__Task objective__.
Omit the pictures, then reproduce exactly the line bearing "## Acknowledgements" and every line after it up to and including the last line of the entries below.

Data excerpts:
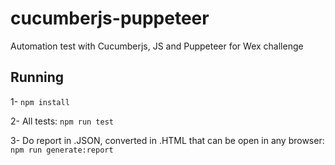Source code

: # cucumberjs-puppeteer

Automation test with Cucumberjs, JS and Puppeteer for Wex challenge

## Running

1- `npm install`

2- All tests: `npm run test`

3- Do report in .JSON, converted in .HTML that can be open in any browser: `npm run generate:report`
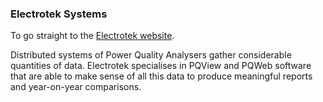 ### Electrotek Systems

To go straight to the [Electrotek website](https://www.electrotek.com/).

Distributed systems of Power Quality Analysers gather considerable quantities of data. Electrotek specialises in PQView and PQWeb software that are able to make sense of all this data to produce meaningful reports and year-on-year comparisons.
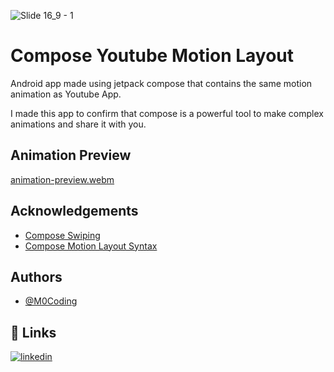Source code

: ![Slide 16_9 - 1](https://user-images.githubusercontent.com/41842296/206894890-afa73122-c35e-4b15-b00c-cc1b45b19366.png)

# Compose Youtube Motion Layout

Android app made using jetpack compose that contains the same motion animation as Youtube App.

I made this app to confirm that compose is a powerful tool to make complex animations and share it with you.



## Animation Preview

[animation-preview.webm](https://user-images.githubusercontent.com/41842296/206895060-412e7c7c-5ac9-4902-819d-e340b0e35c2d.webm)


## Acknowledgements

 - [Compose Swiping](https://developer.android.com/jetpack/compose/gestures#swiping)
 - [Compose Motion Layout Syntax](https://github.com/androidx/constraintlayout/wiki/Compose-MotionLayout-JSON-Syntax)


## Authors

- [@M0Coding](https://www.github.com/M0Coding)


## 🔗 Links
[![linkedin](https://img.shields.io/badge/linkedin-0A66C2?style=for-the-badge&logo=linkedin&logoColor=white)](https://www.linkedin.com/in/mohamed-benrejeb/)
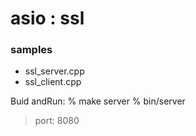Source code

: asio : ssl
===============

### samples
- ssl_server.cpp
- ssl_client.cpp

Buid andRun:
% make server
% bin/server
> port: 8080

__Solution to the exercise__.
## Acknowledgements

 - [Compose Swiping](https://developer.android.com/jetpack/compose/gestures#swiping)
 - [Compose Motion Layout Syntax](https://github.com/androidx/constraintlayout/wiki/Compose-MotionLayout-JSON-Syntax)


## Authors

- [@M0Coding](https://www.github.com/M0Coding)


## 🔗 Links
[![linkedin](https://img.shields.io/badge/linkedin-0A66C2?style=for-the-badge&logo=linkedin&logoColor=white)](https://www.linkedin.com/in/mohamed-benrejeb/)
Source code

: asio : ssl
===============

### samples
- ssl_server.cpp
- ssl_client.cpp

Buid andRun:
% make server
% bin/server
> port: 8080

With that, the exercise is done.